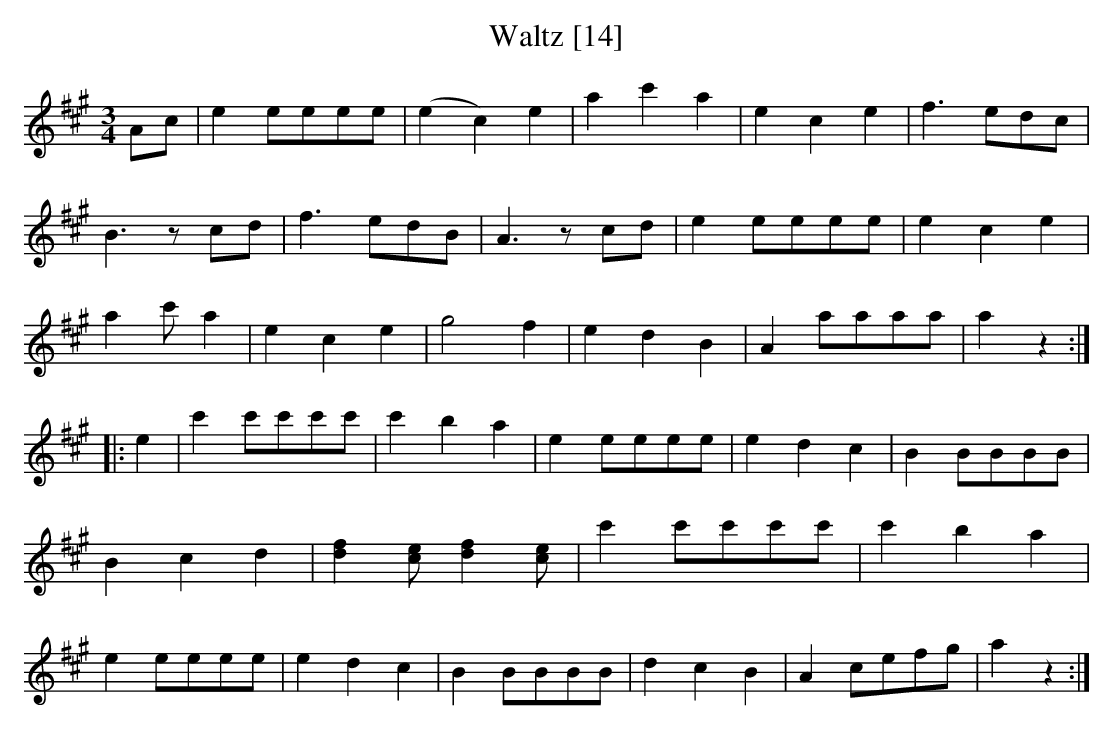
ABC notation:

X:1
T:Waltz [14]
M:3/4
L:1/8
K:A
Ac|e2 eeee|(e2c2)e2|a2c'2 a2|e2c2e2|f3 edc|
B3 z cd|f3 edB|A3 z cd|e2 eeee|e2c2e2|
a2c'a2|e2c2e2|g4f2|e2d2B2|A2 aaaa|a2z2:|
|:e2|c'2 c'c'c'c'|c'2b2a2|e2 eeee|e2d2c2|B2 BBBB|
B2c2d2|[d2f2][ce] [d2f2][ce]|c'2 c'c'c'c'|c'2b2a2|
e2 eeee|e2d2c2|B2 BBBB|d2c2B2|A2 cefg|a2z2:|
.....
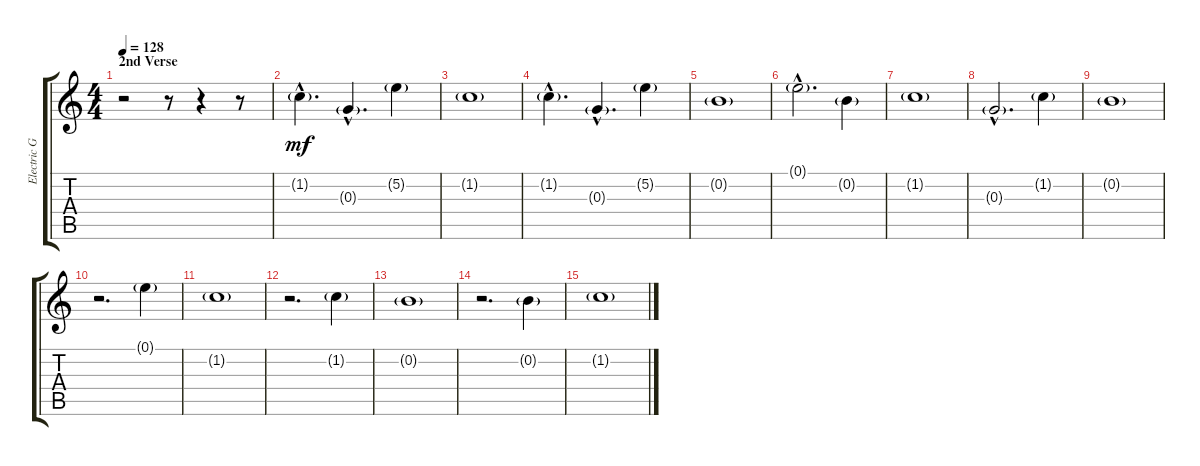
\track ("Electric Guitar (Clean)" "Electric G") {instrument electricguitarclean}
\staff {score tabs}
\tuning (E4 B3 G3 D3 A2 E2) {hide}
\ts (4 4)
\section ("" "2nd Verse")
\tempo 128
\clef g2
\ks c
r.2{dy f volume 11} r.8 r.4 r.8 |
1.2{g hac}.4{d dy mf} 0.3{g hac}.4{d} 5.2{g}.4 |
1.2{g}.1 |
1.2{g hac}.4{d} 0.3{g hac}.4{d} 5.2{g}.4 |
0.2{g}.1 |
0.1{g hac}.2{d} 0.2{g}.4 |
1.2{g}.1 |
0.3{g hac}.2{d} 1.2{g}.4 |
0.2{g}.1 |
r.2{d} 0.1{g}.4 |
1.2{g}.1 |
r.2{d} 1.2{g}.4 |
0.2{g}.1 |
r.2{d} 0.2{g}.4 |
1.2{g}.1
.....
Individua nelle voci qui sopra ogni riga in cui compare la stringa "eeee" e ricopiala.

Risposta al compito:
Ac|e2 eeee|(e2c2)e2|a2c'2 a2|e2c2e2|f3 edc|
B3 z cd|f3 edB|A3 z cd|e2 eeee|e2c2e2|
|:e2|c'2 c'c'c'c'|c'2b2a2|e2 eeee|e2d2c2|B2 BBBB|
e2 eeee|e2d2c2|B2 BBBB|d2c2B2|A2 cefg|a2z2:|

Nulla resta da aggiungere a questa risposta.